## COME PROCEDERE
Nel testo sull'inclusione scolastica, indica che cosa è diventata la scuola in tanti casi secondo Vincenzo Falabella.

## TESTO DI LETTURA

****************

Riformare l’inclusione

Il ritorno alle classi differenziali non è un’ipotesi, su questo non c’è e non ci può essere dubbio alcuno: «Non faremo mai passare l’idea che di questo si possa anche solo discutere», ribadisce Vincenzo Falabella, presidente della Fish, due giorni dopo le dichiarazioni del generale Roberto Vannacci. Ma allo stesso tempo non c’è dubbio che l’inclusione scolastica odierna ha bisogno di essere rivista, radicalmente: «La scuola in tanti casi, soprattutto per le disabilità più impegnative, è diventata un luogo di parcheggio», aggiunge. Parole molto nette. E rilancia: «Dobbiamo sfruttare in maniera costruttiva l’attenzione che oggi c’è sul tema, per ribadire che la scuola deve essere rivista. Dobbiamo dare maggiori risposte ai bisogni specifici, dobbiamo andare oltre la standardizzazione su cui abbiamo costruito i nostri servizi. Una formazione “da front office”, uguale per tutti, non va più bene. Che ci sia una disabilità o meno. Tanti ragazzi hanno bisogno di più sostegni, che non significa “più sostegno”: dobbiamo garantirglieli», dice. 

La scuola deve essere rivista. Dobbiamo dare maggiori risposte ai bisogni specifici, andare oltre la standardizzazione su cui abbiamo costruito i nostri servizi

Vincenzo Falabella, presidente Fish

“Più sostegni” vuol dire «innanzitutto una maggiore formazione degli insegnanti di sostegno sulle diverse condizioni di disabilità, l’insegnante deve sapere come comportarsi per facilitare le relazioni tra l’alunno e il contesto della classe, la nostra proposta di cattedra separata per gli insegnanti di sostegno va esattamente in questa direzione», spiega Falabella. Il secondo punto è che «serve un sistema di sostegni, perché noi troppo spesso pensiamo che l’inclusione dipenda dal singolo insegnante di sostegno, che dovrebbe essere presente per tutte le ore di scuola, in un rapporto uno a uno con l’alunno. Non può essere così. C’è un sistema di sostegni e di accomodamenti ragionevoli da mettere in campo e con il nuovo Pei e il nuovo progetto di vita personalizzato previsto dalla riforma della disabilità potremmo veramente andare in questa direzione. Sta per partire un processo in cui scuole e territorio hanno un ruolo molto importante e potremmo dare una risposta soddisfacente ai bisogni delle persone».

****************

## INSIEME DI RIGHE
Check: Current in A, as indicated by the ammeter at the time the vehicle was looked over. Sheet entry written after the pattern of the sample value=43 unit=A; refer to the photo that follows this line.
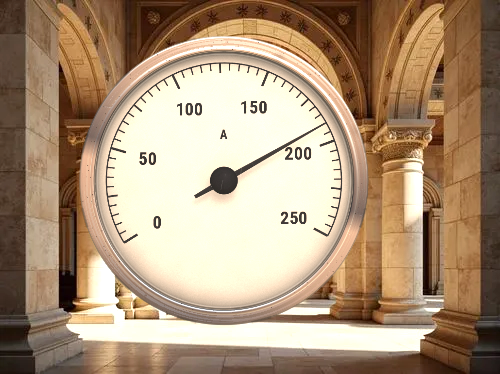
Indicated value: value=190 unit=A
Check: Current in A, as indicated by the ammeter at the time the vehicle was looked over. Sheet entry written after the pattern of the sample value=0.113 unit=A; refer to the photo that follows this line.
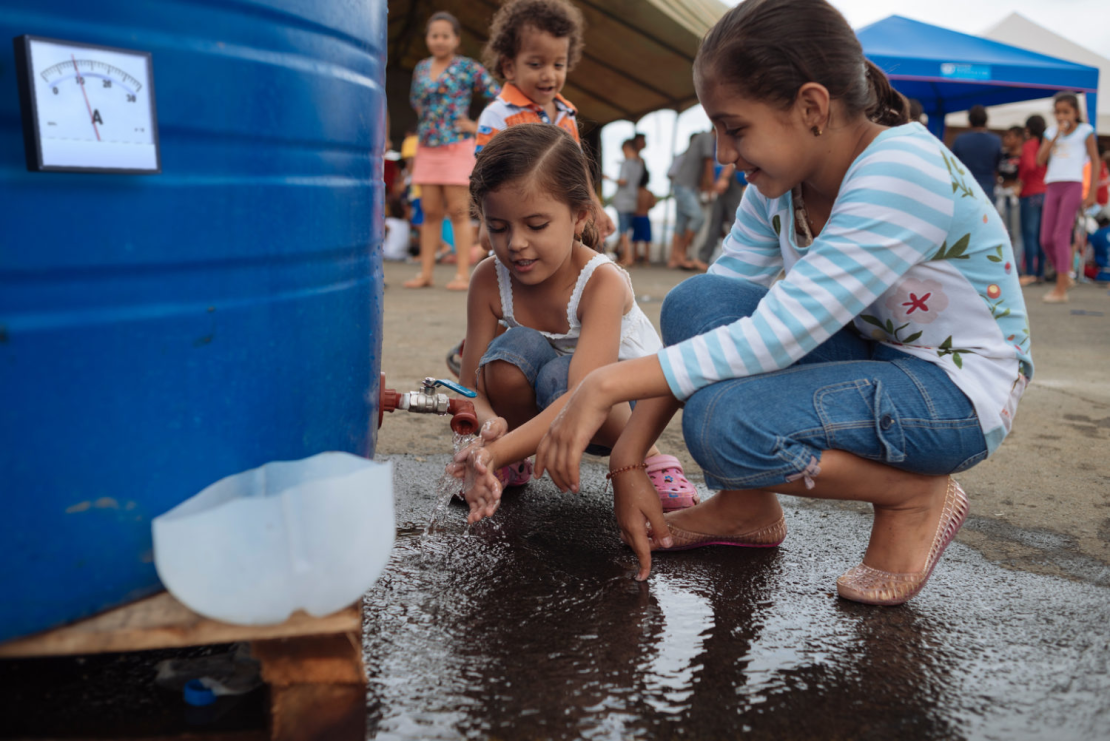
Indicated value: value=10 unit=A
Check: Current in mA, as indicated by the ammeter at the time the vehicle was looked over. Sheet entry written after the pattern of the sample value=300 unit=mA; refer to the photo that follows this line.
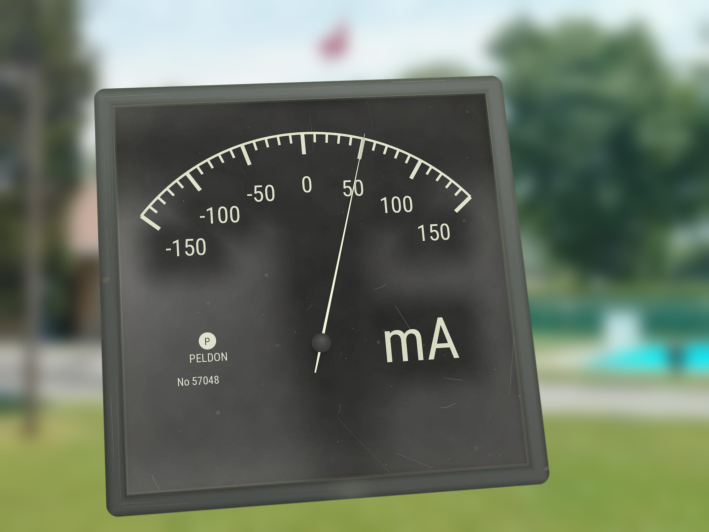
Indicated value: value=50 unit=mA
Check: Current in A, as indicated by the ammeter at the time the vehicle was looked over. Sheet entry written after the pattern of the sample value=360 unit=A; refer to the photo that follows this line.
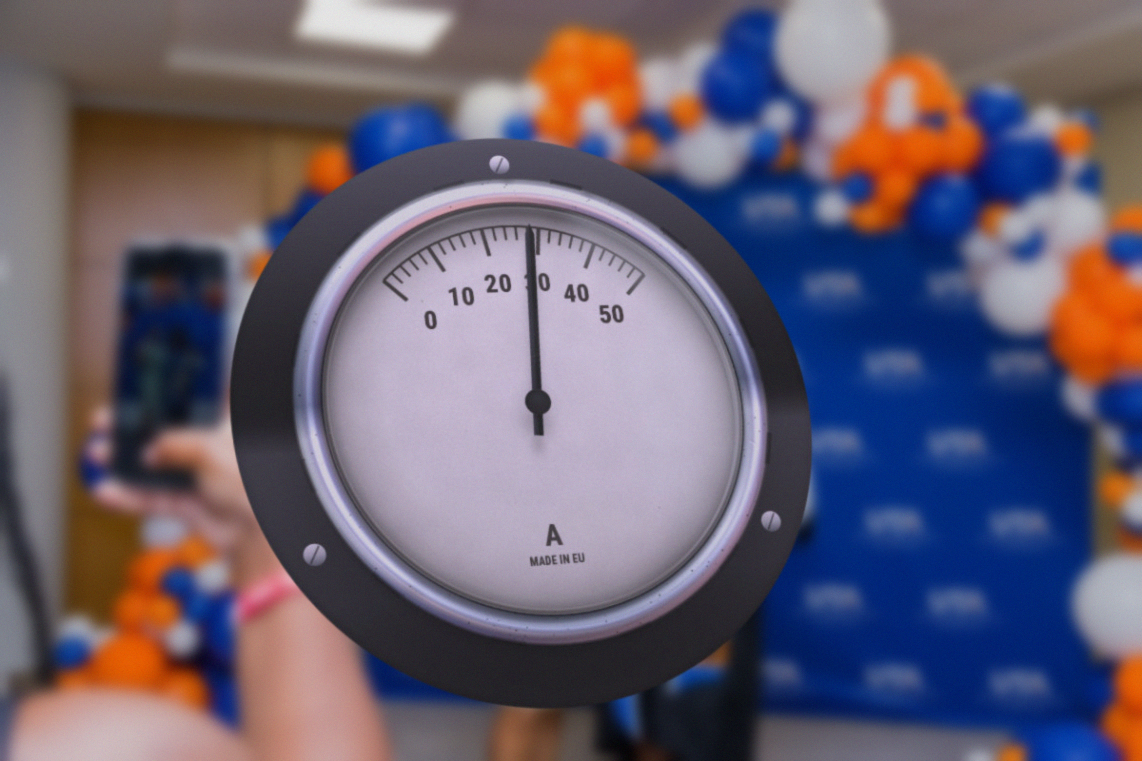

****************

## SPAZIO RISPOSTA
Un luogo di parcheggio, soprattutto per le disabilità più impegnative.